Duzce Vocational School, Duzce University, Düzce, Turkey.
Sakarya University of Applied Science, Geyve/Sakarya, Turkey.
Med Biol Eng Comput. 2020 Nov;58(11):2711-2723. doi: 10.1007/s11517-020-02248-z. Epub 2020 Aug 31.
Early detection of melanoma has critical importance for the success of the treatment. However, a successful early diagnosis is only possible with the existence of discriminative features. In this study, a new descriptor based on the number of colors was developed in order to successfully diagnose lesions of melanoma. The number of colors is the main feature in the identification of melanoma-type skin lesions. The user must select a threshold value when calculating the number of colors of the lesion. The incorrect threshold value selection of non-expert users disrupts the aforementioned feature and also leads to significant diagnostic errors. In this study, it was revealed that color counting threshold values have a significant effect on the distinctiveness of the number of colors. In the three dermoscopic databases, color counting threshold values that provide the maximum distinctiveness on melanoma and benign lesions were determined as 0 and 0.123 respectively. By using these color counting threshold values, the number of colors for each sample in the data sets was calculated separately. Following that, a novel attribute called the number of color difference was defined as a function of color counting threshold values. Experiments using only the proposed new descriptor yielded 52.7% higher f-measure and 84.5% higher true-positive performance than the number of colors used in the literature. The results obtained in this study revealed the importance of accurately determining the number of colors the lesions had and states that the applied color counting threshold significantly influences the classification results. Thereby, a new method is proposed for determining the critical color counting threshold. We claim that the classical ABCD rule should be improved by our new descriptor. Graphical abstract Fig. 1 Selection of threshold has vital effect on skin lesion classification. A new method to select the correct threshold value and a new attribute for correct classification were developed.

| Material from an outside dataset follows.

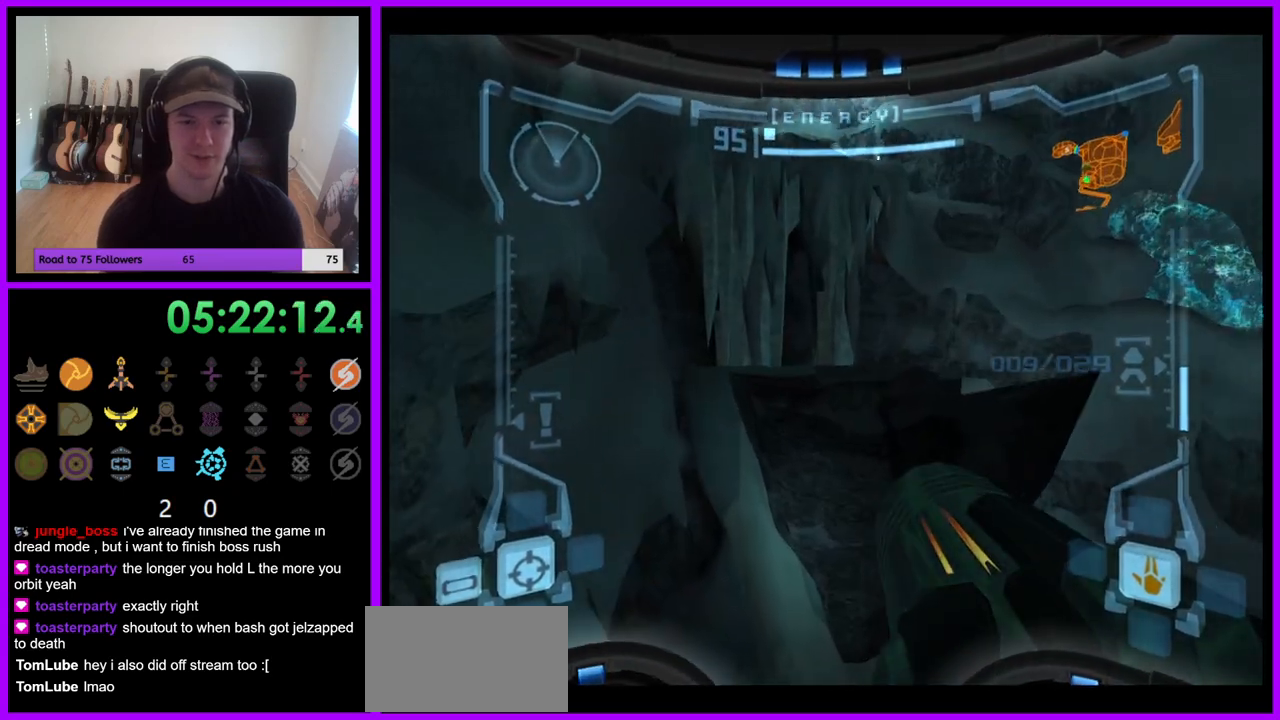
{"dt_ms": 500, "buttons": ["L1"], "left_stick": "up-right", "right_stick": "center", "events": [[50, "left_stick", "up"], [167, "left_stick", "up-right"], [183, "L1", "down"]]}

早期发现黑色素瘤对治疗的成功至关重要。然而,只有存在有区别的特征,才能实现成功的早期诊断。在这项研究中,开发了一种基于颜色数量的新描述符,以便成功诊断黑色素瘤病变。颜色数量是识别黑色素瘤样皮肤病变的主要特征。用户在计算病变的颜色数量时必须选择一个阈值。非专家用户选择不正确的阈值会破坏上述特征,并导致严重的诊断错误。在这项研究中,发现颜色计数阈值对颜色数量的独特性有显著影响。在三个皮肤镜数据库中,确定黑色素瘤和良性病变的颜色计数阈值分别为 0 和 0.123,以提供最大的独特性。通过使用这些颜色计数阈值,分别计算数据集每个样本的颜色数量。然后,定义了一个新的属性,称为颜色差异数量,作为颜色计数阈值的函数。仅使用所提出的新描述符进行的实验比文献中使用的颜色数量产生了 52.7%更高的 f 值和 84.5%更高的真阳性性能。本研究的结果表明准确确定病变颜色数量的重要性,并指出应用的颜色计数阈值会显著影响分类结果。因此,提出了一种确定关键颜色计数阈值的新方法。我们声称,经典的 ABCD 规则应通过我们的新描述符进行改进。